Yang jelas desakan kepada israel untuk menghentikan kejahatan-kejahatannya semakin banyak. Sebagaimana tulisan saya sebelum ini, tekanan-tekanan terhadap israel dari dalam negeri maupun internasional, termasuk negara-negara yang biasanya mendukung israel, semakin kuat. Dalam sejarah, rasanya belum pernah sekuat ini. Mahkamah Internasional sudah mengeluarkan putusan provisional measures yang, dengan segala kekurangannya, masih menempatkan israel sebagai pihak yang salah dan harus menghentikan aksinya. Padahal di Mahkamah Internasional masih ada proses berjalan yaitu Advisory Opinion (semacam Fatwa Hukum) yang sedang disusun, dan Indonesia berpartisipasi di dalamnya, untuk menegaskan status pendudukan israel atas wilayah Palestina. Bahkan, Afrika Selatan belum selesai: mereka dikabarkan juga akan menuntut Amerika Serikat di Mahkamah Internasional karena mendukung genosida israel.
Seharusnya eskalasi tekanan terus-menerus ini bisa membuat israel menghentikan kejahatannya, setidaknya untuk sementara. Seharusnya, sebenci apapun israel kepada Palestina, tekanan akan terlalu besar sehingga ia tidak mampu melanjutkan operasi militernya dan memberikan waktu bernafas bagi rakyat Palestina.

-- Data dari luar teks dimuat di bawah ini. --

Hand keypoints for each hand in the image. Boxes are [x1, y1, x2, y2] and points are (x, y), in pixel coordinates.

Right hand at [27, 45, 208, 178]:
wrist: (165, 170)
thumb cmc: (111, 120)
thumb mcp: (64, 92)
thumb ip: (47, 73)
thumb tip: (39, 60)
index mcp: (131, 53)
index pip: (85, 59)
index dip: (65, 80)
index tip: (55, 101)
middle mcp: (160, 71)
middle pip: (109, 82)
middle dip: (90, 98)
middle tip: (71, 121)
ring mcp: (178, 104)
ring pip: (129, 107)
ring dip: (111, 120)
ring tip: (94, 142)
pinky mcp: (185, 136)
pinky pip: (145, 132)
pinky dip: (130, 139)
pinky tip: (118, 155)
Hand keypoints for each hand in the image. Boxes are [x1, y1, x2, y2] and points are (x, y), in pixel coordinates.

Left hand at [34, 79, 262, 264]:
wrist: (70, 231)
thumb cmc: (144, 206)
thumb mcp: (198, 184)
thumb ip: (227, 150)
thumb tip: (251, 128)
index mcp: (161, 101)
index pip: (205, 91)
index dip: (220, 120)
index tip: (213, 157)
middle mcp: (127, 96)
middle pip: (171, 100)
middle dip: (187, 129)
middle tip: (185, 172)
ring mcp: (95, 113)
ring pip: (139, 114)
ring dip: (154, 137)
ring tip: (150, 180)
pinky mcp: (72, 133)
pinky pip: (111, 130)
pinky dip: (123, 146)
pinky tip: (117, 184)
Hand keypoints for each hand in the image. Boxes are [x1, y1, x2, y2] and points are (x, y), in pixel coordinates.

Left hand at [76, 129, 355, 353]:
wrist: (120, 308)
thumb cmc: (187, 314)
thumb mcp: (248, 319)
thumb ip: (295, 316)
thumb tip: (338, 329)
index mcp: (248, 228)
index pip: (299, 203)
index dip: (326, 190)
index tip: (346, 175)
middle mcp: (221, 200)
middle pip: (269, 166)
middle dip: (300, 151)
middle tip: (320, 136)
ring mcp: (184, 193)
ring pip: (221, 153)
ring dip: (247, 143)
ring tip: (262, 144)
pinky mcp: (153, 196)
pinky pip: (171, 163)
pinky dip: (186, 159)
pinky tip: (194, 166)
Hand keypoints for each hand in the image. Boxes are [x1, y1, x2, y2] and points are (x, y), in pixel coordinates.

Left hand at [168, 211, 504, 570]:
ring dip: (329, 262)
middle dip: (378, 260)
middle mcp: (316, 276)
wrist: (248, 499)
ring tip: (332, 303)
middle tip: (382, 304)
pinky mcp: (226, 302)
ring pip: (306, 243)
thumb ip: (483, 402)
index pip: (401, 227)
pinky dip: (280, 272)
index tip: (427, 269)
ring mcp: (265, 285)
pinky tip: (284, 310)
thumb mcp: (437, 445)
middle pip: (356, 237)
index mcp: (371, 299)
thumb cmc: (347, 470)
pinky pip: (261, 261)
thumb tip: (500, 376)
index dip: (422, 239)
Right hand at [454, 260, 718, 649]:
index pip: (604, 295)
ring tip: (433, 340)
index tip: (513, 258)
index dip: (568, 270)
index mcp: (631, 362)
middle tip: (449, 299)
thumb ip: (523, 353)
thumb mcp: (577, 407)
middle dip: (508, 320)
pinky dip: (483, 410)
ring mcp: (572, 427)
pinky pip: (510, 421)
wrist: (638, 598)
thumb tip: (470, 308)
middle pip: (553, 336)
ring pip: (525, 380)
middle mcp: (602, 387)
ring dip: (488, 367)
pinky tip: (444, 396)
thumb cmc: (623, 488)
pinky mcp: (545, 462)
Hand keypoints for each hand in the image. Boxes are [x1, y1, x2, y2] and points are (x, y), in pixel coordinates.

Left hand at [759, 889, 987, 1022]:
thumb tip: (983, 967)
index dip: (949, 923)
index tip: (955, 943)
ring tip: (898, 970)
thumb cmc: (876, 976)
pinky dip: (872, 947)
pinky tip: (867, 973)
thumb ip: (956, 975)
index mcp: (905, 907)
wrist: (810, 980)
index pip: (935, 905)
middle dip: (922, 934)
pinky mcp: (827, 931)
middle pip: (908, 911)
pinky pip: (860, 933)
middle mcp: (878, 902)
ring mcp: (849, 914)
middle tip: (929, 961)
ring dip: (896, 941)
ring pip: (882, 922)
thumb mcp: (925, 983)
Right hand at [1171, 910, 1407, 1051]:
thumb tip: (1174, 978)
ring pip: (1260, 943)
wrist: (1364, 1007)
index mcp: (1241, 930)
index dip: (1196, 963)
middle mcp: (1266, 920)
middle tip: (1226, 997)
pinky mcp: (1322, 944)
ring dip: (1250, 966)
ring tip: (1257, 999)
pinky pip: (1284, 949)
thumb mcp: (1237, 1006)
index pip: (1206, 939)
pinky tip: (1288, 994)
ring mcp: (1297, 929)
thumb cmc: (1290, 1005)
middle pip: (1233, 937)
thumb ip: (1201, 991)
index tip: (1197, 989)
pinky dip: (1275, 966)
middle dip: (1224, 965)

Akan tetapi, jika negara-negara adidaya yaitu Amerika Serikat dan Britania Raya hanya lip service mengutuk tapi tetap mendukung dana dan logistik militer pada israel, maka jangan-jangan benar yang dikatakan oleh Dr. M. Amirullah M. Oktaufik: “kalau ada kata ‘seharusnya’, berarti ‘tidak’”.